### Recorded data
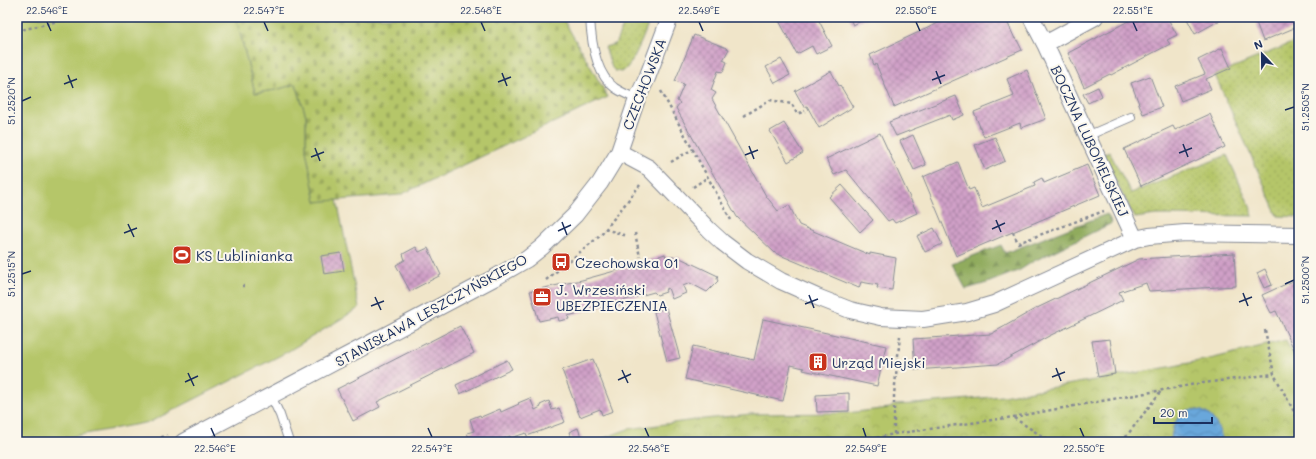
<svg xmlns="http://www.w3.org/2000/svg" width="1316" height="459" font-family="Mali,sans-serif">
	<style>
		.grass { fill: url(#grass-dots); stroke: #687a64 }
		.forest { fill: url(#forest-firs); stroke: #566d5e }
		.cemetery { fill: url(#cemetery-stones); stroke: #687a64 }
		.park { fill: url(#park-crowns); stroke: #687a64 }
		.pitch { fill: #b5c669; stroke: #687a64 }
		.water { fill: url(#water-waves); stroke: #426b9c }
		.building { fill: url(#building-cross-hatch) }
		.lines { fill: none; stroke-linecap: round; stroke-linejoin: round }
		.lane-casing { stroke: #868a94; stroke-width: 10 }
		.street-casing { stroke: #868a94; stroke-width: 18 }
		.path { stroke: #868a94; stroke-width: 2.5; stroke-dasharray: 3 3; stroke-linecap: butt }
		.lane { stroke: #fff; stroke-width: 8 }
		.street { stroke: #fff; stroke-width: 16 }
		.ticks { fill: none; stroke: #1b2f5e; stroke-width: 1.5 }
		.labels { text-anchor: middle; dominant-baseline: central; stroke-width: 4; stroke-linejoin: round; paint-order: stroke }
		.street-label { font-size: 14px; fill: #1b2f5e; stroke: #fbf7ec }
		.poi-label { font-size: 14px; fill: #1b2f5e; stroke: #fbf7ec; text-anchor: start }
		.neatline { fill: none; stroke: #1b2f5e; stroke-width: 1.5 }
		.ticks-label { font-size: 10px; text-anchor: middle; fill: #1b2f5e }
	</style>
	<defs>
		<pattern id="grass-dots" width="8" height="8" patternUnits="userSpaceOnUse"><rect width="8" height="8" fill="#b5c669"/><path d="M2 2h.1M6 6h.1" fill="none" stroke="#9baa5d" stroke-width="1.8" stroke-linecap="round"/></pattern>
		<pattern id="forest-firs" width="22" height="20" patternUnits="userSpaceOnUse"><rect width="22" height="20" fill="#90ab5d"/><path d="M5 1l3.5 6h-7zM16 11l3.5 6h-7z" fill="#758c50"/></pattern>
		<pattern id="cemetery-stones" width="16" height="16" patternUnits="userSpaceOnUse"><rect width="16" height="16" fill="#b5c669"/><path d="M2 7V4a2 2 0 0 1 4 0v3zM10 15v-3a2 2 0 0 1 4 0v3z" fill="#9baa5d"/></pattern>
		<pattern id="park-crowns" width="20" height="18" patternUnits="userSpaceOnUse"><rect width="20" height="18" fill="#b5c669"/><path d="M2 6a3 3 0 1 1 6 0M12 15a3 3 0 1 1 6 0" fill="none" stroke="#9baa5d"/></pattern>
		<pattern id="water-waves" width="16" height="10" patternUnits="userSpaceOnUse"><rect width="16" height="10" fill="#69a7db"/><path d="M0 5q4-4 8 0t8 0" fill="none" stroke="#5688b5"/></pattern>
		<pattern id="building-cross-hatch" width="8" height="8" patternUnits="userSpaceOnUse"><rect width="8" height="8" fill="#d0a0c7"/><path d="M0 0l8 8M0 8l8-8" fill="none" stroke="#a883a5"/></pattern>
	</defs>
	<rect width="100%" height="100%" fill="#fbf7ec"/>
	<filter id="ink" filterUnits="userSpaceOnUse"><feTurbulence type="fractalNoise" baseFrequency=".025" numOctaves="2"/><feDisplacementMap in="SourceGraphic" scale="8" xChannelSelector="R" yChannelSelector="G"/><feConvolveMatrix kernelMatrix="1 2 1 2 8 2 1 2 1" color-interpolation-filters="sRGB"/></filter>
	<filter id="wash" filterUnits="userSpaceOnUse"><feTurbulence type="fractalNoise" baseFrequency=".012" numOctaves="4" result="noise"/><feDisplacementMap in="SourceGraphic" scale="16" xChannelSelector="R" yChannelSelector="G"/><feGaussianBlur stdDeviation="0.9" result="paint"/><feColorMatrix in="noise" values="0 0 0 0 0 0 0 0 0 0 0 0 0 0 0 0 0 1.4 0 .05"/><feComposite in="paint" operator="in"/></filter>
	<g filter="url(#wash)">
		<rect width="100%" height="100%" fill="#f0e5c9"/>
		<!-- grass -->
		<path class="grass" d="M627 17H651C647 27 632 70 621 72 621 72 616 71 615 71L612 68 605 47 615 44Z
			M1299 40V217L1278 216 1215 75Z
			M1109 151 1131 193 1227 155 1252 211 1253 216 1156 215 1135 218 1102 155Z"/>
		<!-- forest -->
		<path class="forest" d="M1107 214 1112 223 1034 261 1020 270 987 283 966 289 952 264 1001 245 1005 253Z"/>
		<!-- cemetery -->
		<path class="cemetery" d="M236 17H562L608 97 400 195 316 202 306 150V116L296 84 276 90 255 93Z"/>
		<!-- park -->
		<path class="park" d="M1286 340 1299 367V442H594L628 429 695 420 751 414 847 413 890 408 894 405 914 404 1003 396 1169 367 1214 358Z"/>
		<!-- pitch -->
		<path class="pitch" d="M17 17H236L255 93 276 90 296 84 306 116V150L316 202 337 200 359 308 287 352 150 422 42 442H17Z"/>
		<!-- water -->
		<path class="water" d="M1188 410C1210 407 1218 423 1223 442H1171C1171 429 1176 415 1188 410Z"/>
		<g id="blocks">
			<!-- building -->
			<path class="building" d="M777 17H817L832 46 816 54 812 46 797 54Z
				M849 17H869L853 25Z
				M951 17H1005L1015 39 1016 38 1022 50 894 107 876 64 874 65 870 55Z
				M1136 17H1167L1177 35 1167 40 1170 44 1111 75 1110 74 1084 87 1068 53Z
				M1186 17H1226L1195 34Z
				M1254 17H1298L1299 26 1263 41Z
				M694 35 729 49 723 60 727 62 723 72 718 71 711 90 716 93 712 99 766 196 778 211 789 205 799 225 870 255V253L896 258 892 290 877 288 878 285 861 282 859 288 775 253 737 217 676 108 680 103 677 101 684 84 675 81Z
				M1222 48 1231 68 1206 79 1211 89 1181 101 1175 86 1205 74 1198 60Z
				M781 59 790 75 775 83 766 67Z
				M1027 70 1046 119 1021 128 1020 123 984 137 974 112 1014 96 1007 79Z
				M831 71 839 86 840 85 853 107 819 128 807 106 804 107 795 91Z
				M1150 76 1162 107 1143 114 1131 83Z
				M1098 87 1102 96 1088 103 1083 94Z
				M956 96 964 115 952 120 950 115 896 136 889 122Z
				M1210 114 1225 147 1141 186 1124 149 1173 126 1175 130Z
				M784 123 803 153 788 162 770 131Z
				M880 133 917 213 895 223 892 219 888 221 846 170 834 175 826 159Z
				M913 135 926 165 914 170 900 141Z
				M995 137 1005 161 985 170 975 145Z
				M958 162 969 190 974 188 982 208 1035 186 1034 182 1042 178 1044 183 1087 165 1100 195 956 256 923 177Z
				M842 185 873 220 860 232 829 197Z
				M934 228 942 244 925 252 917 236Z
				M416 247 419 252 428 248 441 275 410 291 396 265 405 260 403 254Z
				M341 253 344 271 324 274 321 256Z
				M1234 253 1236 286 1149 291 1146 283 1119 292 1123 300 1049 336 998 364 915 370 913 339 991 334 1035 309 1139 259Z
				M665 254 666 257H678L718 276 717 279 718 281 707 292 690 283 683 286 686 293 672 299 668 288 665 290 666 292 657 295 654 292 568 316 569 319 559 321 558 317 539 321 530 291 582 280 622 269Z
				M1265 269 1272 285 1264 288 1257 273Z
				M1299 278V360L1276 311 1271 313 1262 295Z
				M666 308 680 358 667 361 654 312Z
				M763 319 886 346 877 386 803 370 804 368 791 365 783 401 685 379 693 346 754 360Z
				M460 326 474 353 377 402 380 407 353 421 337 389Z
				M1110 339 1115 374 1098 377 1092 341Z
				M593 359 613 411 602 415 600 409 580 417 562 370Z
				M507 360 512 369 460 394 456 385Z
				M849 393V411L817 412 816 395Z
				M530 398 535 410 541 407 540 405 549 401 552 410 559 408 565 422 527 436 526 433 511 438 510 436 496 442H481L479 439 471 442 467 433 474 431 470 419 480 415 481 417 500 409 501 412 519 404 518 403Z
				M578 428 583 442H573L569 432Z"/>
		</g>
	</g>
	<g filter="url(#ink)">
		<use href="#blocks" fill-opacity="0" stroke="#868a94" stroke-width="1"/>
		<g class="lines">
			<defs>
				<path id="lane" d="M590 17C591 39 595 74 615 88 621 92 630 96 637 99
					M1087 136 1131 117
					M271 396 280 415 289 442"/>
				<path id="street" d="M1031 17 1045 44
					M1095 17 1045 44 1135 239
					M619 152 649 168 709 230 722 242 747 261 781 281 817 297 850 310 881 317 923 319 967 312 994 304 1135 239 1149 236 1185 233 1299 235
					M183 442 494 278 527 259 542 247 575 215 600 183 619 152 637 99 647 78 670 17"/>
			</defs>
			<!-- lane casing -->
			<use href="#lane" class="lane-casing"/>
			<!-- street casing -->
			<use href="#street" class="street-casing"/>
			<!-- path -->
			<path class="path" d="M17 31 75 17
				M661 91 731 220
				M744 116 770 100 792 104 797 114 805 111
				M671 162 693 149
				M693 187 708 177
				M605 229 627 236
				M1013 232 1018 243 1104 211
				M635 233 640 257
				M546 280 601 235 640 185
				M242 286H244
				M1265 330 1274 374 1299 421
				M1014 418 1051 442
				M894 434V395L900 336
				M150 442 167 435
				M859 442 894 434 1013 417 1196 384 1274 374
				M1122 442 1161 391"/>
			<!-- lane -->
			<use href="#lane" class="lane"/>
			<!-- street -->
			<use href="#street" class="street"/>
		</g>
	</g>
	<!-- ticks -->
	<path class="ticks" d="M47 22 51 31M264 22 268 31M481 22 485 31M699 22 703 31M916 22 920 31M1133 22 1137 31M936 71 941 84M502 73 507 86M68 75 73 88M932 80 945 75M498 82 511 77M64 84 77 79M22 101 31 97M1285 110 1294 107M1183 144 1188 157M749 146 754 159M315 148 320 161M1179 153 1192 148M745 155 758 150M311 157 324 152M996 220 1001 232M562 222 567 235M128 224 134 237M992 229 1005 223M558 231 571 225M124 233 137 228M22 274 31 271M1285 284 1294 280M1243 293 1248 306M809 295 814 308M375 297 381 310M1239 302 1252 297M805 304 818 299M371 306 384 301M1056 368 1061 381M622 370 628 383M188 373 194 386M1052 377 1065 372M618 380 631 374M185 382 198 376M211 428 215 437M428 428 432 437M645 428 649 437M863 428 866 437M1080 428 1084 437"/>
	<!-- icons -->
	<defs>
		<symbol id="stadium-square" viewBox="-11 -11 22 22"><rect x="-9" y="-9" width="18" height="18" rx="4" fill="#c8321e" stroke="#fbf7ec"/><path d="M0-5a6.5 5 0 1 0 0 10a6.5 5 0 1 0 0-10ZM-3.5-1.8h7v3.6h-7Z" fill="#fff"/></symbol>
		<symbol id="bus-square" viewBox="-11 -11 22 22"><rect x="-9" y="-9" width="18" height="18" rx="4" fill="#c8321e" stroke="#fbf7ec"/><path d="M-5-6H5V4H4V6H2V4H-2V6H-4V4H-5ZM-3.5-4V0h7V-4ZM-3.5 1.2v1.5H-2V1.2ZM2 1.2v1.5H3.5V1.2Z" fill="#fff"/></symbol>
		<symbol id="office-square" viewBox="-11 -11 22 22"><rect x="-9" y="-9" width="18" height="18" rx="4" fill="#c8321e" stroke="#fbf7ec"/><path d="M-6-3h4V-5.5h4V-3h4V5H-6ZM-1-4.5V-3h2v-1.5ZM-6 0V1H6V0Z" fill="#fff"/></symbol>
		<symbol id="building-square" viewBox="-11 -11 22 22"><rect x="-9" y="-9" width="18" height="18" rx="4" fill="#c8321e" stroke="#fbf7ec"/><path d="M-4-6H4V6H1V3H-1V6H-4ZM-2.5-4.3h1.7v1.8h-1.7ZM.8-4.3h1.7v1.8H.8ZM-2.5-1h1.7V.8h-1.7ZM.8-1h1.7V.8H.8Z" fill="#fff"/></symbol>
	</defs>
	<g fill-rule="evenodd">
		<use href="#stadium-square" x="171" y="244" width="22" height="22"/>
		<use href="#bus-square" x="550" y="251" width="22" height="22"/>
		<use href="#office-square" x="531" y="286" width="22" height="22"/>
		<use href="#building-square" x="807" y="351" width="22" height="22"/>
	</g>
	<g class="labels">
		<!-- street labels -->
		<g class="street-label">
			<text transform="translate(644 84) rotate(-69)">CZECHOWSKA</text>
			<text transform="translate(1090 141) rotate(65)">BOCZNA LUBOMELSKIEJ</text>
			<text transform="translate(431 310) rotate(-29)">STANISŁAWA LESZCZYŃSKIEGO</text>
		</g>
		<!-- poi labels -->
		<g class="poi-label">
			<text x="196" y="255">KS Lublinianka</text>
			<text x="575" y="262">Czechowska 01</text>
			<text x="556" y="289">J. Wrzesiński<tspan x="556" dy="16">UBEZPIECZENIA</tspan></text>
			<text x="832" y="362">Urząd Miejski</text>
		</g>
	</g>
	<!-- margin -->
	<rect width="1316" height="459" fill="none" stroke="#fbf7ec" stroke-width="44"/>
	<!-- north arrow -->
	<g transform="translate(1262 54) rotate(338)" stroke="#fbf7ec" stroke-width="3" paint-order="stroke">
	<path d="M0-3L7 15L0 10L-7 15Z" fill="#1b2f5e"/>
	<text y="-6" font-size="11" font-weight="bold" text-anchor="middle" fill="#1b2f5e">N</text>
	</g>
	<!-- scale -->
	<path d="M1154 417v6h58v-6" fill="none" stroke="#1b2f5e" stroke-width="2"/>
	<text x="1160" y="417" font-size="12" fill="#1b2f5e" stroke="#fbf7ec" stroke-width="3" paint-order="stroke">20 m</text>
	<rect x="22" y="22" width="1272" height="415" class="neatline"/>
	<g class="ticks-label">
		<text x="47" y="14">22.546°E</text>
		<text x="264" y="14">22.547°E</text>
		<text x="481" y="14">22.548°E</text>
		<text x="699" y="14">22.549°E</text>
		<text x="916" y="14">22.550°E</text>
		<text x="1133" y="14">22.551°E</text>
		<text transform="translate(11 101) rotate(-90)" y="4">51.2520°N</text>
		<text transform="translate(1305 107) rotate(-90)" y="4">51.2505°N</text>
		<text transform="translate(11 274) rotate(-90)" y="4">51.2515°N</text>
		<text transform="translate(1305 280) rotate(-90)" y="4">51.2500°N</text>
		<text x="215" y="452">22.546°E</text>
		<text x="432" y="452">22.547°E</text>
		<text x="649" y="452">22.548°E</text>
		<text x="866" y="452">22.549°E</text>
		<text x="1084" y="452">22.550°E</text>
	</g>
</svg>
---
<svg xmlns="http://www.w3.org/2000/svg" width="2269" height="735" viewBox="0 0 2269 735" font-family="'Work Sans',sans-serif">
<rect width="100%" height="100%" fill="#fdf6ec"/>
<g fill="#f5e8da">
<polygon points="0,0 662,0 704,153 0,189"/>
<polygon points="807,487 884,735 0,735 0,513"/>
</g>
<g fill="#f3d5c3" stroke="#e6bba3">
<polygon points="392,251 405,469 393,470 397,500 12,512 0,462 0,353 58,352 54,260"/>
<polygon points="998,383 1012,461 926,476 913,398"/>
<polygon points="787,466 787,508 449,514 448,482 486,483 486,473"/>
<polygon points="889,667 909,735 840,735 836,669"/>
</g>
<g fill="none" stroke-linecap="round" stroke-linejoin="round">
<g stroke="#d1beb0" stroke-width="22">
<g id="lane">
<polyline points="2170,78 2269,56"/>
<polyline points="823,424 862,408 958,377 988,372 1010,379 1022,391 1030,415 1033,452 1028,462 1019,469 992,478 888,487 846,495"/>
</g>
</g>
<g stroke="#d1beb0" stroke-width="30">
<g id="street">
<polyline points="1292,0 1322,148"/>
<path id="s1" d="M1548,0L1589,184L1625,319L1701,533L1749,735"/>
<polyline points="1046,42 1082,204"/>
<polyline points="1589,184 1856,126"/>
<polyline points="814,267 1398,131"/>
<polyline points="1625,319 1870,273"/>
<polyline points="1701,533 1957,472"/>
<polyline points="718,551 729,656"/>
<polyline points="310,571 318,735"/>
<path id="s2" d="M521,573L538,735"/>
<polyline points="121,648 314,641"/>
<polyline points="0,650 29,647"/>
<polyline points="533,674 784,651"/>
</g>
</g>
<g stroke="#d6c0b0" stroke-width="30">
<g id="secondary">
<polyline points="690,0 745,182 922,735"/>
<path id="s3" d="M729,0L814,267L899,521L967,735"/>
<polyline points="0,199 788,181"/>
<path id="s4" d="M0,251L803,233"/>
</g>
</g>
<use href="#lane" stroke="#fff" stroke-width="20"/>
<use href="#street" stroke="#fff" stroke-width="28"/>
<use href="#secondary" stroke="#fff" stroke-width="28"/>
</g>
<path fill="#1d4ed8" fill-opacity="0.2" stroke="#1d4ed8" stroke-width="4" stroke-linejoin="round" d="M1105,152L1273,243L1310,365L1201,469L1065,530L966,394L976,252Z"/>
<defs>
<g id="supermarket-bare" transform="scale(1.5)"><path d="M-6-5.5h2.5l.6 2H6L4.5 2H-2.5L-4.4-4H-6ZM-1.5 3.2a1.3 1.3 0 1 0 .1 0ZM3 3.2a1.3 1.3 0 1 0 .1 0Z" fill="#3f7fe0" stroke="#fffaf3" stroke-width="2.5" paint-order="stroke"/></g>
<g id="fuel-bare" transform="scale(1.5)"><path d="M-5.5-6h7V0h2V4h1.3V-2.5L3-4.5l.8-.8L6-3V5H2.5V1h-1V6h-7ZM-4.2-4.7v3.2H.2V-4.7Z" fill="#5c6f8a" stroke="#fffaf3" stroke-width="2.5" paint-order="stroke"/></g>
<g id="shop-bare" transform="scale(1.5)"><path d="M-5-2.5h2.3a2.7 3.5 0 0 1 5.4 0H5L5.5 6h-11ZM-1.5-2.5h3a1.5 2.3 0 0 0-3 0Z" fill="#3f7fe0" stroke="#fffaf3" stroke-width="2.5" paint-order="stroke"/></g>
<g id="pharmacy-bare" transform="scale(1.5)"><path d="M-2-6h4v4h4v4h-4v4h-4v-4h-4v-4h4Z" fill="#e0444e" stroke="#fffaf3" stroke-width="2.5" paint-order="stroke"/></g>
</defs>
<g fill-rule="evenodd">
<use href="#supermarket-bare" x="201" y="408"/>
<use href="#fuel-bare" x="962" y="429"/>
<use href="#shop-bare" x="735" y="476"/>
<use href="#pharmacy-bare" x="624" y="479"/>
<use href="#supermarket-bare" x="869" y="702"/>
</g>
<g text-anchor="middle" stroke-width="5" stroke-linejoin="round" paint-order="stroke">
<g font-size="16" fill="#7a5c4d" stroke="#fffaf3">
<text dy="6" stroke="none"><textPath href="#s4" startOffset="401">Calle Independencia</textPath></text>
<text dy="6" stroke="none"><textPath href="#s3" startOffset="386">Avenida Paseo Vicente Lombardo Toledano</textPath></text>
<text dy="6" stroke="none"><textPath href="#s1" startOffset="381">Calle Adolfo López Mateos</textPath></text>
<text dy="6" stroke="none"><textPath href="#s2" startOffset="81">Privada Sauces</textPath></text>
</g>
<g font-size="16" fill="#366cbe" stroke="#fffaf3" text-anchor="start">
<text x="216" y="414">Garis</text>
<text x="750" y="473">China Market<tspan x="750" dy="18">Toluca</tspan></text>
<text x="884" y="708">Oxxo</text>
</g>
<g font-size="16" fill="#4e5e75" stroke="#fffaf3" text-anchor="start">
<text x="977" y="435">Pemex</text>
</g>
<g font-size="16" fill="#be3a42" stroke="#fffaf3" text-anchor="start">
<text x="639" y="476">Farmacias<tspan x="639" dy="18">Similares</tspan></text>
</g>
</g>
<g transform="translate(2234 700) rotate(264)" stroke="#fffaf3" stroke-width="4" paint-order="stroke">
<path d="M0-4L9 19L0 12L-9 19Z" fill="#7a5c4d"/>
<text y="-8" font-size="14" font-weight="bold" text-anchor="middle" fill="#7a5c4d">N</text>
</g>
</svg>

### ACTIVITY
Among the records above, only the lines between the line holding "M763 319 886" and the line holding "M150 442 167 435", inclusive, are to be output, exactly as written.

### WRITTEN ANSWER
				M763 319 886 346 877 386 803 370 804 368 791 365 783 401 685 379 693 346 754 360Z
				M460 326 474 353 377 402 380 407 353 421 337 389Z
				M1110 339 1115 374 1098 377 1092 341Z
				M593 359 613 411 602 415 600 409 580 417 562 370Z
				M507 360 512 369 460 394 456 385Z
				M849 393V411L817 412 816 395Z
				M530 398 535 410 541 407 540 405 549 401 552 410 559 408 565 422 527 436 526 433 511 438 510 436 496 442H481L479 439 471 442 467 433 474 431 470 419 480 415 481 417 500 409 501 412 519 404 518 403Z
				M578 428 583 442H573L569 432Z"/>
		</g>
	</g>
	<g filter="url(#ink)">
		<use href="#blocks" fill-opacity="0" stroke="#868a94" stroke-width="1"/>
		<g class="lines">
			<defs>
				<path id="lane" d="M590 17C591 39 595 74 615 88 621 92 630 96 637 99
					M1087 136 1131 117
					M271 396 280 415 289 442"/>
				<path id="street" d="M1031 17 1045 44
					M1095 17 1045 44 1135 239
					M619 152 649 168 709 230 722 242 747 261 781 281 817 297 850 310 881 317 923 319 967 312 994 304 1135 239 1149 236 1185 233 1299 235
					M183 442 494 278 527 259 542 247 575 215 600 183 619 152 637 99 647 78 670 17"/>
			</defs>
			<!-- lane casing -->
			<use href="#lane" class="lane-casing"/>
			<!-- street casing -->
			<use href="#street" class="street-casing"/>
			<!-- path -->
			<path class="path" d="M17 31 75 17
				M661 91 731 220
				M744 116 770 100 792 104 797 114 805 111
				M671 162 693 149
				M693 187 708 177
				M605 229 627 236
				M1013 232 1018 243 1104 211
				M635 233 640 257
				M546 280 601 235 640 185
				M242 286H244
				M1265 330 1274 374 1299 421
				M1014 418 1051 442
				M894 434V395L900 336
				M150 442 167 435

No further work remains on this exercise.